“Sorprende lo stop dell’Anac: è come se pezzi di Stato remassero contro l’interesse nazionale“. Con il solito trucco di non meglio precisate “fonti” il ministro alle Infrastrutture Matteo Salvini si scaglia contro l’Autorità nazionale anticorruzione. La colpa dell’Anac per il leader della Lega sarebbe avere fatto ciò per cui è stata inventata ovvero muovere rilievi sulla trasparenza dell’appalto che sta dietro alla diga foranea di Genova, la più importante infrastruttura finanziata dal Pnrr, più precisamente dal fondo nazionale complementare.

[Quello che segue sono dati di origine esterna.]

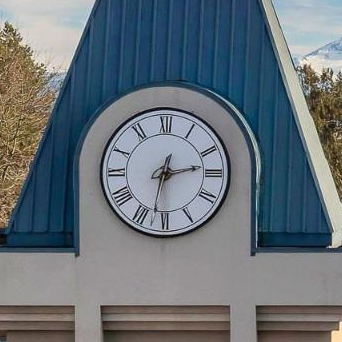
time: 2:32
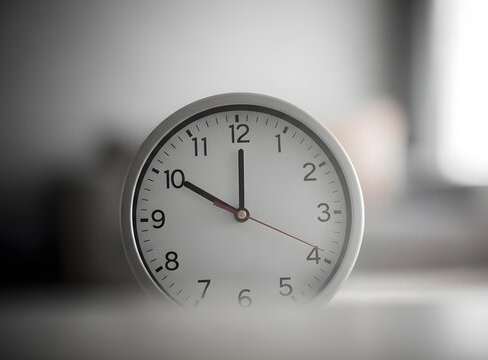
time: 10:00
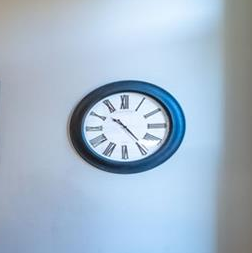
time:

Anac ha evidenziato l’“omessa motivazione nell’utilizzo della procedura negoziata senza bando”, il “mancato aggiornamento dei prezzi” e l’“alterazione delle condizioni” tra la prima procedura, andata deserta per i costi troppo alti, e quella successiva. Nei mesi di governo la presidente del Consiglio Giorgia Meloni e i suoi ministri hanno vissuto i rilievi delle istituzioni e delle autorità sempre come uno sgarbo alla Patria. È accaduto con la Corte dei conti, è accaduto con l’Ufficio di bilancio del Parlamento, accade con l’Anac e accade con i tribunali che sottolineano l’illegalità dei provvedimenti.

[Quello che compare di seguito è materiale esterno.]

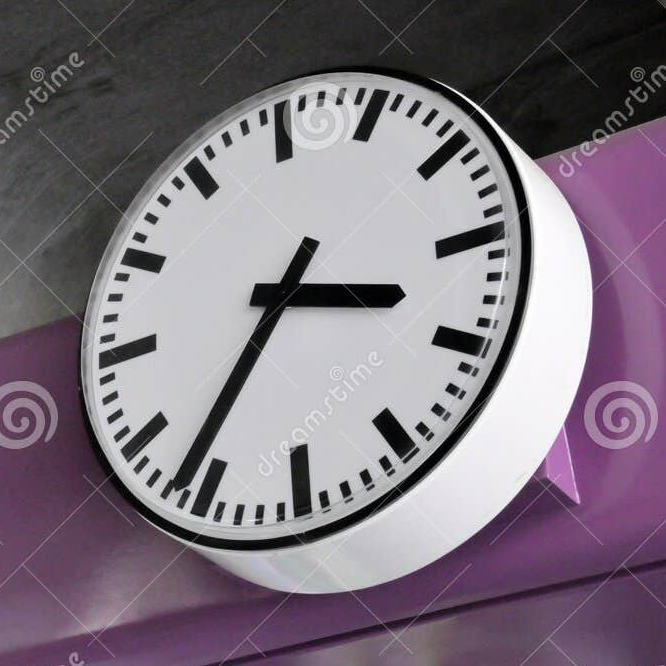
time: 3:36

Convinti di essere patria Meloni, Salvini e compagnia cantante sognano pieni poteri in cui i componenti dello Stato siano camerieri e incensatori, con il Parlamento ridotto a pulsantificio e gazzarra per sollazzare il pubblico a casa e con il Presidente della Repubblica limitato agli eventi con prosecco e patatine. Piccolo particolare inquietante: questi sono gli stessi che da mesi ci rassicurano sulla riforma del premierato che – dicono – porterebbe solo benefici. A ciascuno le giuste considerazioni.